Frankfurter Allgemeine Zeitung - Rezension
Frankfurter Allgemeine Zeitung | Besprechung von 23.08.2016

Nicht versagen, Resl fragen!
Ein früher Warner vor dem Nationalsozialismus: Fritz Gerlich vertraute auf sein "himmlisches Auskunftsbüro"

Hitler hasste ihn, attackierte ihn in Reden, weil Fritz Gerlich schon Mitte der zwanziger Jahren vor dem "Führer" und dem Nationalsozialismus warnte. Nun legt Rudolf Morsey, der 89 Jahre alte erstklassige Historiker mit einem Faible auch für zweitrangige Akteure, eine mustergültige, äußerst präzise und hochinteressante Biographie über den 1883 in Stettin geborenen promovierten Mediävisten vor.

Gerlich bekam Ende 1911 eine Stelle am Geheimen Staatsarchiv in München. Nebenher publizierte er über "Geschichte und Theorie des Kapitalismus", die Entente-Mächte, "Volkswirtschaft und Politik", "Freihandel, Schutzzoll und Friede" und "Kirche und Staat". Aus gesundheitlichen Gründen vom Militärdienst befreit, scheiterte er 1916 mit seiner Absicht, sich für Volkswirtschaftslehre zu habilitieren. 1917 ließ er sich vom Archivdienst beurlauben, weil er in Forst-Akten Unterlagen über die Gewinnung von Ersatzfetten entdeckt hatte. Experimentell wollte er sich mit der "Verwandlung von Waldabfällen in tierisches Fett und Eiweiß mit Hilfe der verschiedenen Arten des Heerwurms" befassen, was sich als Riesenpleite erwies.

********************

◆ **Aufgaben**
- a) Übertragen Sie aus dem Textauszug über Fritz Gerlich die Passage wörtlich, beginnend bei "Ein früher Warner" und endend bei "promovierten Mediävisten vor.".
- b) Führen Sie sämtliche Themen auf, über die Gerlich laut dem Textauszug über Fritz Gerlich nebenher publizierte.

◆ **Gespeicherte Daten**
********************

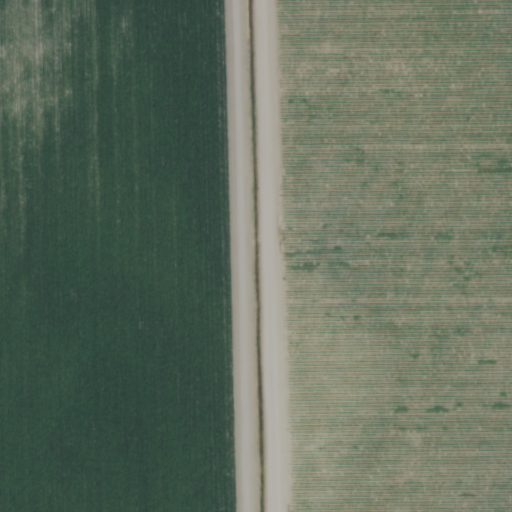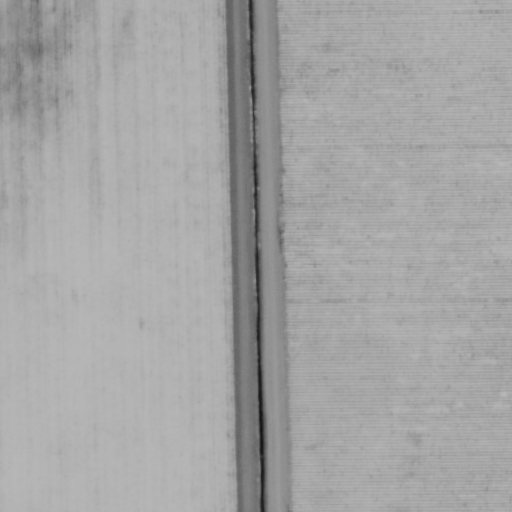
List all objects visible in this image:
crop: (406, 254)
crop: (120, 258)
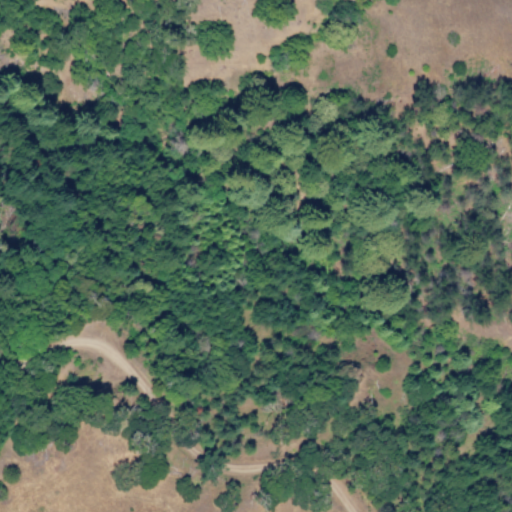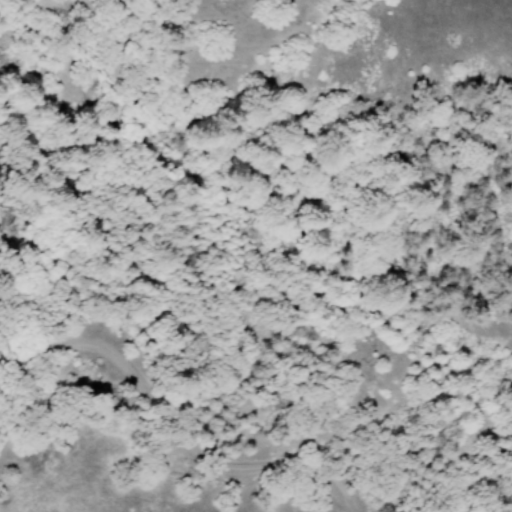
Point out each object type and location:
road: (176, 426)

********************

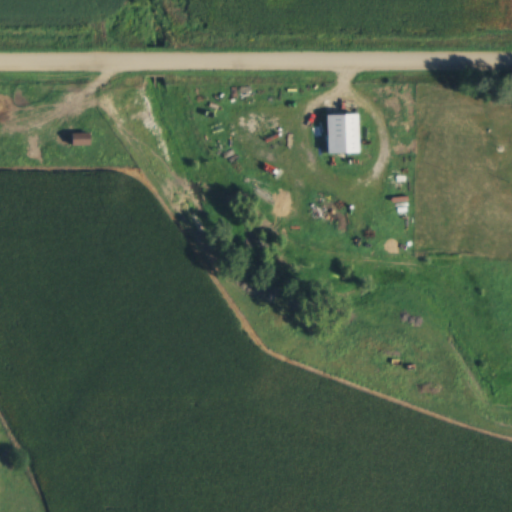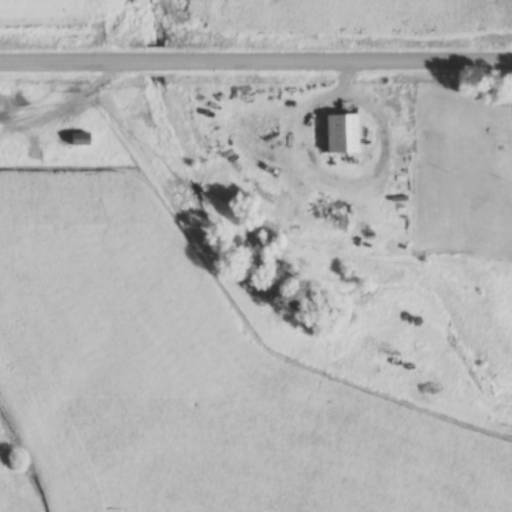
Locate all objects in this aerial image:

********************

◆ **Lösungen**
- a)
Ein früher Warner vor dem Nationalsozialismus: Fritz Gerlich vertraute auf sein "himmlisches Auskunftsbüro"

Hitler hasste ihn, attackierte ihn in Reden, weil Fritz Gerlich schon Mitte der zwanziger Jahren vor dem "Führer" und dem Nationalsozialismus warnte. Nun legt Rudolf Morsey, der 89 Jahre alte erstklassige Historiker mit einem Faible auch für zweitrangige Akteure, eine mustergültige, äußerst präzise und hochinteressante Biographie über den 1883 in Stettin geborenen promovierten Mediävisten vor.

- b)
- Geschichte und Theorie des Kapitalismus
- die Entente-Mächte
- Volkswirtschaft und Politik
- Freihandel, Schutzzoll und Friede
- Kirche und Staat